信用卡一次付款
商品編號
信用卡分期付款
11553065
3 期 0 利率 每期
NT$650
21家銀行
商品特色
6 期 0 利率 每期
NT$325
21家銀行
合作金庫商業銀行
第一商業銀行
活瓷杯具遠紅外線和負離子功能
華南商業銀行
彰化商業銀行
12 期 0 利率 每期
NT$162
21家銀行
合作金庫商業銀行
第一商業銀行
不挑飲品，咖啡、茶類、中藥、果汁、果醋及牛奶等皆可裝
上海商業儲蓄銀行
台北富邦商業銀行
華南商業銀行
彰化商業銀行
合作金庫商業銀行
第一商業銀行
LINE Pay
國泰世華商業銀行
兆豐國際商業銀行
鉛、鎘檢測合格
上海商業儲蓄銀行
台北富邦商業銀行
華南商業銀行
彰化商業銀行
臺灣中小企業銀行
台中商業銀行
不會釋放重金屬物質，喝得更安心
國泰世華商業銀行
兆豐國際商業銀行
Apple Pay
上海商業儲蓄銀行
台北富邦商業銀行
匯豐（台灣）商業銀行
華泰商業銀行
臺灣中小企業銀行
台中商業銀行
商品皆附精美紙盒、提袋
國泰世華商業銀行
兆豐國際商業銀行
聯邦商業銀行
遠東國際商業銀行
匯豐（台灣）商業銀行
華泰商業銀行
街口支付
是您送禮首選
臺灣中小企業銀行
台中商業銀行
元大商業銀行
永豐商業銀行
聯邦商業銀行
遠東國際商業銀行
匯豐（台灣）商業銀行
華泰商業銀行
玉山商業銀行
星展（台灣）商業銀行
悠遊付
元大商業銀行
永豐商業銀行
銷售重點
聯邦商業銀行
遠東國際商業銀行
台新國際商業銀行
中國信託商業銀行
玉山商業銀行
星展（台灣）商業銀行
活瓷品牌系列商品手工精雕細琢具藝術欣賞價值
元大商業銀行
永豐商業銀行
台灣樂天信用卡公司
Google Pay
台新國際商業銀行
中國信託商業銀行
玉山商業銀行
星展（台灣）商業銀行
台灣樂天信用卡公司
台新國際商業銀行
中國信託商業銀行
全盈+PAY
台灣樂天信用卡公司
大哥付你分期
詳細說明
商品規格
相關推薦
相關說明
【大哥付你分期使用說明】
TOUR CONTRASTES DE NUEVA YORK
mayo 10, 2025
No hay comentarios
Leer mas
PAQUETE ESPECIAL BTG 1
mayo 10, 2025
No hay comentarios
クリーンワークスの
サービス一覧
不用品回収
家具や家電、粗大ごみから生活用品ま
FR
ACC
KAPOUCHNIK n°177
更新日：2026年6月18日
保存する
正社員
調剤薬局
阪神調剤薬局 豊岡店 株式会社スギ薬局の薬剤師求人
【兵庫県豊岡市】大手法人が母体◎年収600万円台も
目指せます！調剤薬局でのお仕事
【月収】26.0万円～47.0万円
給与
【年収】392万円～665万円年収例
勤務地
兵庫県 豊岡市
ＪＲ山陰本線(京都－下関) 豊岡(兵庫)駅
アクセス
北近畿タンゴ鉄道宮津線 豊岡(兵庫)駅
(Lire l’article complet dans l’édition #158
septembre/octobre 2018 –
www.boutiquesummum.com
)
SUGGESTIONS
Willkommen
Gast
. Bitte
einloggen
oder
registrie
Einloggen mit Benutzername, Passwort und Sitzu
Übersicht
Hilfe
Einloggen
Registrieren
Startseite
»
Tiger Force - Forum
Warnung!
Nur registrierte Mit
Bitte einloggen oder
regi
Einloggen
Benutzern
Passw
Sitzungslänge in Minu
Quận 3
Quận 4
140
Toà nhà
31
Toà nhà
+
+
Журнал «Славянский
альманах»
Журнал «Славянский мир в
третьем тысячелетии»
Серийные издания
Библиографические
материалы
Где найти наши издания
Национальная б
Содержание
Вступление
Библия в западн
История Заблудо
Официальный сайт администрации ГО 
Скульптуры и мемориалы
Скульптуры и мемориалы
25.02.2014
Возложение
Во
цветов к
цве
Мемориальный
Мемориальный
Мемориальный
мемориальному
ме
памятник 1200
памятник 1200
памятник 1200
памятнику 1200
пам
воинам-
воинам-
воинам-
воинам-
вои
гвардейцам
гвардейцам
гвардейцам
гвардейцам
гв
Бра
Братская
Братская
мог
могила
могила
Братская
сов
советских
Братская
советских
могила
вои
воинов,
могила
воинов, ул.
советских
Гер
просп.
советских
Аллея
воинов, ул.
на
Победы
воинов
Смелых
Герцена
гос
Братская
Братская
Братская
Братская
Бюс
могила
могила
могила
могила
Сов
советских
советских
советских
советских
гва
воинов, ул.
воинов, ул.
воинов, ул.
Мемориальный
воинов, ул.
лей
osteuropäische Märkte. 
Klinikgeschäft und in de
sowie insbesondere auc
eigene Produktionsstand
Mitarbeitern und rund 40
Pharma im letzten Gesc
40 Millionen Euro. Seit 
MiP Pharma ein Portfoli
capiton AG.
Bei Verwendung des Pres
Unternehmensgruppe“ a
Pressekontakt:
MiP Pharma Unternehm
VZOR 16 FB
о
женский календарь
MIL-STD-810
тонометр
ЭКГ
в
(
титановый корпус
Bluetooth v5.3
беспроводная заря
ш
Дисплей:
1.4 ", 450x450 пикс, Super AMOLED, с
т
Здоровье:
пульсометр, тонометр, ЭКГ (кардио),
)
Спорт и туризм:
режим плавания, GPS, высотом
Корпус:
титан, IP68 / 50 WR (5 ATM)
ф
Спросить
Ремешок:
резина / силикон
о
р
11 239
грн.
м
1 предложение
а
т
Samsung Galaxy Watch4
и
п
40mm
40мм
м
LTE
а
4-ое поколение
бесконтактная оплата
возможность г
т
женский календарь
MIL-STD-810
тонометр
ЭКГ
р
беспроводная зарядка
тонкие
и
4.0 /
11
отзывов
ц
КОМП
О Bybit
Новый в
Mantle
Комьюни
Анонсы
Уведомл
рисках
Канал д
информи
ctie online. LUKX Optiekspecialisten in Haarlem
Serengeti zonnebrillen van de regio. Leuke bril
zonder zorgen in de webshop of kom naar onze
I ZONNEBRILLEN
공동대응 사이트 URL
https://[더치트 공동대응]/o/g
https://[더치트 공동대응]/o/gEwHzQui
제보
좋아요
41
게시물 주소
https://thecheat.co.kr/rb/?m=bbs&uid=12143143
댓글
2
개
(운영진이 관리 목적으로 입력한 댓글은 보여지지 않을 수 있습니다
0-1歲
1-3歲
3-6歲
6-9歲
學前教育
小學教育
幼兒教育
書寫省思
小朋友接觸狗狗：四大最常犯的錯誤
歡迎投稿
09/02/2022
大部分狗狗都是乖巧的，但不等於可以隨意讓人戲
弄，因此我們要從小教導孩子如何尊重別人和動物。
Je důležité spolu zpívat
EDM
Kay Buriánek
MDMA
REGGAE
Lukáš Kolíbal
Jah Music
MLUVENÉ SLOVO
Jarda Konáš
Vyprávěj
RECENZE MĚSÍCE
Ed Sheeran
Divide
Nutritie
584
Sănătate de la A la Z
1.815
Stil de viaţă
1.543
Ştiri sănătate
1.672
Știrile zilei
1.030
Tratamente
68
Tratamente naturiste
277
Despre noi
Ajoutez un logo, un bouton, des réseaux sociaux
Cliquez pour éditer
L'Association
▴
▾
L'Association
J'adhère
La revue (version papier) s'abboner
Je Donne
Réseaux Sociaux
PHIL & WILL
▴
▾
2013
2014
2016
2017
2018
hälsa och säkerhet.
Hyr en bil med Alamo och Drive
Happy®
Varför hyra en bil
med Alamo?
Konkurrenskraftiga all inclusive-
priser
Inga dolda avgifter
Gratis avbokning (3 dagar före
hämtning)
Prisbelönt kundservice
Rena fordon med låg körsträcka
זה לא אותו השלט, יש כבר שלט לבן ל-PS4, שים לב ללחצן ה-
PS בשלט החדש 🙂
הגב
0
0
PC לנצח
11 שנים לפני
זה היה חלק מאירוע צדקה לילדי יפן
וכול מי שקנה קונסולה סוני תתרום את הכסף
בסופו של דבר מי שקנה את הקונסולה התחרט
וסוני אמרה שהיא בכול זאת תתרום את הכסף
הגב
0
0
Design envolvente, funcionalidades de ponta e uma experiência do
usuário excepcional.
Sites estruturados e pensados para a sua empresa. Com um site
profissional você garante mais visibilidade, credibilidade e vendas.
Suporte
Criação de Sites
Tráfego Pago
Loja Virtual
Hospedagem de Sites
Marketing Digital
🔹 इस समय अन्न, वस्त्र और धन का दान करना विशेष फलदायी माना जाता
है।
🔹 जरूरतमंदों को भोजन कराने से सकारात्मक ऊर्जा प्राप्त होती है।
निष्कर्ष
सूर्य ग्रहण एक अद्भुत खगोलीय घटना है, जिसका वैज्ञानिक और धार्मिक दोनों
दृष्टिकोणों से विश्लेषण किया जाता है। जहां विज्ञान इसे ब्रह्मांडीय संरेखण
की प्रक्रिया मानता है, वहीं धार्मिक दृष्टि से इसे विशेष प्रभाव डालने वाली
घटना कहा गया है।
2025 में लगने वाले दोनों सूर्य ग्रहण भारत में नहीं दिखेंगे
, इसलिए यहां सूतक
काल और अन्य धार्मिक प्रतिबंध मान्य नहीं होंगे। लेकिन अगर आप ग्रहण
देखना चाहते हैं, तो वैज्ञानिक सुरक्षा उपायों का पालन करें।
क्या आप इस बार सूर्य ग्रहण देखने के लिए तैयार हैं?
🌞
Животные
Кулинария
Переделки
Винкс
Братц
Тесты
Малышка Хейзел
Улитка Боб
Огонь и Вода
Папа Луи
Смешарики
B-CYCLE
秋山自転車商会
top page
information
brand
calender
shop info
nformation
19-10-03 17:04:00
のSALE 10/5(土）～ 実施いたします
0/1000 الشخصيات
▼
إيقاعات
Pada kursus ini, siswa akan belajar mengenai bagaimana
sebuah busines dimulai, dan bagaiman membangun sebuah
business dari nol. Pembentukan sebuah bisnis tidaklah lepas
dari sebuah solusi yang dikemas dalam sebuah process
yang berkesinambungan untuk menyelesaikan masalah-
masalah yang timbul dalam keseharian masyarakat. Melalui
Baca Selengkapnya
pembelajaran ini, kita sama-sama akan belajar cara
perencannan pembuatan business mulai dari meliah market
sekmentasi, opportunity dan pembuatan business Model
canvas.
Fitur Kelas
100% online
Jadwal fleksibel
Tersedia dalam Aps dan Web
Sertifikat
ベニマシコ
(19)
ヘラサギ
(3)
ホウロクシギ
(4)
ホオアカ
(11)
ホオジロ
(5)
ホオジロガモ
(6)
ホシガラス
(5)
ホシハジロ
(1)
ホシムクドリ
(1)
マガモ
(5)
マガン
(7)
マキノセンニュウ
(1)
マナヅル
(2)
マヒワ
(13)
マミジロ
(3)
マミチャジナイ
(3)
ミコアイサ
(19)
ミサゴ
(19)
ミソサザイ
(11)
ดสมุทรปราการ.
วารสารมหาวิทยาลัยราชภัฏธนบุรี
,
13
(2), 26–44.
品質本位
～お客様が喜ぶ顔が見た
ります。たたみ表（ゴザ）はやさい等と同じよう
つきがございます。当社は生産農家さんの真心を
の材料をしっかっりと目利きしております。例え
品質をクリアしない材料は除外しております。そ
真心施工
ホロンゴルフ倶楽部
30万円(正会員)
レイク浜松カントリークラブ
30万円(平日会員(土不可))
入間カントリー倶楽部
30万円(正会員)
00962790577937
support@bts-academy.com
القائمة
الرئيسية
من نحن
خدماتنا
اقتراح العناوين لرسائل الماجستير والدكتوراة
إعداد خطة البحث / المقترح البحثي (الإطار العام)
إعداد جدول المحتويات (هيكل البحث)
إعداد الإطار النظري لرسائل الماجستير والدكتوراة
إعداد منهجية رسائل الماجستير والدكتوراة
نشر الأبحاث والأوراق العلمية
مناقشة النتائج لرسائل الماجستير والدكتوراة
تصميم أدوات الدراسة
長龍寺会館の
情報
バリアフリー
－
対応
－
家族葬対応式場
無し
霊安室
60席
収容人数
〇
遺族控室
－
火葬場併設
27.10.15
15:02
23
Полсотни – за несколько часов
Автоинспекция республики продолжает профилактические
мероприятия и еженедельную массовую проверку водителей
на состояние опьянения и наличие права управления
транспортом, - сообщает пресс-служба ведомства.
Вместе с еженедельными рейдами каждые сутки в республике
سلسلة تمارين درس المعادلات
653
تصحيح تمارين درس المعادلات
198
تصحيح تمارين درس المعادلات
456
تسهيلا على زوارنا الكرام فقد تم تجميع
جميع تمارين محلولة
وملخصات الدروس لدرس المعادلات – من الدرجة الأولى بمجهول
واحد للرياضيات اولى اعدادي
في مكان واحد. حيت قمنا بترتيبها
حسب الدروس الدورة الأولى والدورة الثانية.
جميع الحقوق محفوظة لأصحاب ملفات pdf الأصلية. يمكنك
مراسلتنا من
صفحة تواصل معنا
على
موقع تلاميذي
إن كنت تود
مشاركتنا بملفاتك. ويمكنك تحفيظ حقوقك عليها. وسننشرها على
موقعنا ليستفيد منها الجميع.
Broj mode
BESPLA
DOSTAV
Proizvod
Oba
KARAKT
_ _ _ _ _ _ _
Problem to work on: From the entries above, give again exactly the lines running from the line with "ＪＲ山陰本線(京都－下関) 豊岡(兵庫)駅" to the line with "ctie online. LUKX"; include both of those lines.

Result of this task:
ＪＲ山陰本線(京都－下関) 豊岡(兵庫)駅
アクセス
北近畿タンゴ鉄道宮津線 豊岡(兵庫)駅
(Lire l’article complet dans l’édition #158
septembre/octobre 2018 –
www.boutiquesummum.com
)
SUGGESTIONS
Willkommen
Gast
. Bitte
einloggen
oder
registrie
Einloggen mit Benutzername, Passwort und Sitzu
Übersicht
Hilfe
Einloggen
Registrieren
Startseite
»
Tiger Force - Forum
Warnung!
Nur registrierte Mit
Bitte einloggen oder
regi
Einloggen
Benutzern
Passw
Sitzungslänge in Minu
Quận 3
Quận 4
140
Toà nhà
31
Toà nhà
+
+
Журнал «Славянский
альманах»
Журнал «Славянский мир в
третьем тысячелетии»
Серийные издания
Библиографические
материалы
Где найти наши издания
Национальная б
Содержание
Вступление
Библия в западн
История Заблудо
Официальный сайт администрации ГО 
Скульптуры и мемориалы
Скульптуры и мемориалы
25.02.2014
Возложение
Во
цветов к
цве
Мемориальный
Мемориальный
Мемориальный
мемориальному
ме
памятник 1200
памятник 1200
памятник 1200
памятнику 1200
пам
воинам-
воинам-
воинам-
воинам-
вои
гвардейцам
гвардейцам
гвардейцам
гвардейцам
гв
Бра
Братская
Братская
мог
могила
могила
Братская
сов
советских
Братская
советских
могила
вои
воинов,
могила
воинов, ул.
советских
Гер
просп.
советских
Аллея
воинов, ул.
на
Победы
воинов
Смелых
Герцена
гос
Братская
Братская
Братская
Братская
Бюс
могила
могила
могила
могила
Сов
советских
советских
советских
советских
гва
воинов, ул.
воинов, ул.
воинов, ул.
Мемориальный
воинов, ул.
лей
osteuropäische Märkte. 
Klinikgeschäft und in de
sowie insbesondere auc
eigene Produktionsstand
Mitarbeitern und rund 40
Pharma im letzten Gesc
40 Millionen Euro. Seit 
MiP Pharma ein Portfoli
capiton AG.
Bei Verwendung des Pres
Unternehmensgruppe“ a
Pressekontakt:
MiP Pharma Unternehm
VZOR 16 FB
о
женский календарь
MIL-STD-810
тонометр
ЭКГ
в
(
титановый корпус
Bluetooth v5.3
беспроводная заря
ш
Дисплей:
1.4 ", 450x450 пикс, Super AMOLED, с
т
Здоровье:
пульсометр, тонометр, ЭКГ (кардио),
)
Спорт и туризм:
режим плавания, GPS, высотом
Корпус:
титан, IP68 / 50 WR (5 ATM)
ф
Спросить
Ремешок:
резина / силикон
о
р
11 239
грн.
м
1 предложение
а
т
Samsung Galaxy Watch4
и
п
40mm
40мм
м
LTE
а
4-ое поколение
бесконтактная оплата
возможность г
т
женский календарь
MIL-STD-810
тонометр
ЭКГ
р
беспроводная зарядка
тонкие
и
4.0 /
11
отзывов
ц
КОМП
О Bybit
Новый в
Mantle
Комьюни
Анонсы
Уведомл
рисках
Канал д
информи
ctie online. LUKX Optiekspecialisten in Haarlem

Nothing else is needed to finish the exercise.